# TASK BRIEF
The data below is to be set down again exactly as written.

# THE DATA

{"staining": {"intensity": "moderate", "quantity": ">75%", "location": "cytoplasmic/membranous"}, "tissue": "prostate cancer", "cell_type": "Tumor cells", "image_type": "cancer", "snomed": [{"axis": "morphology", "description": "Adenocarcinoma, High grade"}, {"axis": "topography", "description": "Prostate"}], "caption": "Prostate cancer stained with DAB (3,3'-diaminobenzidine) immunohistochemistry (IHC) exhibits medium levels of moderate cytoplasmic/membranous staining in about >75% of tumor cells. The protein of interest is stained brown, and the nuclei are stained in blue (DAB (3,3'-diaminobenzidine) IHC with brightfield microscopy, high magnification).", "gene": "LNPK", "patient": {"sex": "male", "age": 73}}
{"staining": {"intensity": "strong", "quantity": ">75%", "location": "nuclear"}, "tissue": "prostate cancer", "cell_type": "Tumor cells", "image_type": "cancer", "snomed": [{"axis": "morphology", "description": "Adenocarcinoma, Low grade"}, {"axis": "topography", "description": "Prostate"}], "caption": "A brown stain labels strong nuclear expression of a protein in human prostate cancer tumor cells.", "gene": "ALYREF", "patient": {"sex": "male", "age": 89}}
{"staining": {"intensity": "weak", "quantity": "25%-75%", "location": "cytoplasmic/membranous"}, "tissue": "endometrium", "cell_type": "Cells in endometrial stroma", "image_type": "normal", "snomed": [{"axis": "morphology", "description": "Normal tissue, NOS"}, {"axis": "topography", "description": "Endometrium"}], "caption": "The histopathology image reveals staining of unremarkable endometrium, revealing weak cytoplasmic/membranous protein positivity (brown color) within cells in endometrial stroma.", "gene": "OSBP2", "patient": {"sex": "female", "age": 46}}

# SOLUTION
{"staining": {"intensity": "moderate", "quantity": ">75%", "location": "cytoplasmic/membranous"}, "tissue": "prostate cancer", "cell_type": "Tumor cells", "image_type": "cancer", "snomed": [{"axis": "morphology", "description": "Adenocarcinoma, High grade"}, {"axis": "topography", "description": "Prostate"}], "caption": "Prostate cancer stained with DAB (3,3'-diaminobenzidine) immunohistochemistry (IHC) exhibits medium levels of moderate cytoplasmic/membranous staining in about >75% of tumor cells. The protein of interest is stained brown, and the nuclei are stained in blue (DAB (3,3'-diaminobenzidine) IHC with brightfield microscopy, high magnification).", "gene": "LNPK", "patient": {"sex": "male", "age": 73}}
{"staining": {"intensity": "strong", "quantity": ">75%", "location": "nuclear"}, "tissue": "prostate cancer", "cell_type": "Tumor cells", "image_type": "cancer", "snomed": [{"axis": "morphology", "description": "Adenocarcinoma, Low grade"}, {"axis": "topography", "description": "Prostate"}], "caption": "A brown stain labels strong nuclear expression of a protein in human prostate cancer tumor cells.", "gene": "ALYREF", "patient": {"sex": "male", "age": 89}}
{"staining": {"intensity": "weak", "quantity": "25%-75%", "location": "cytoplasmic/membranous"}, "tissue": "endometrium", "cell_type": "Cells in endometrial stroma", "image_type": "normal", "snomed": [{"axis": "morphology", "description": "Normal tissue, NOS"}, {"axis": "topography", "description": "Endometrium"}], "caption": "The histopathology image reveals staining of unremarkable endometrium, revealing weak cytoplasmic/membranous protein positivity (brown color) within cells in endometrial stroma.", "gene": "OSBP2", "patient": {"sex": "female", "age": 46}}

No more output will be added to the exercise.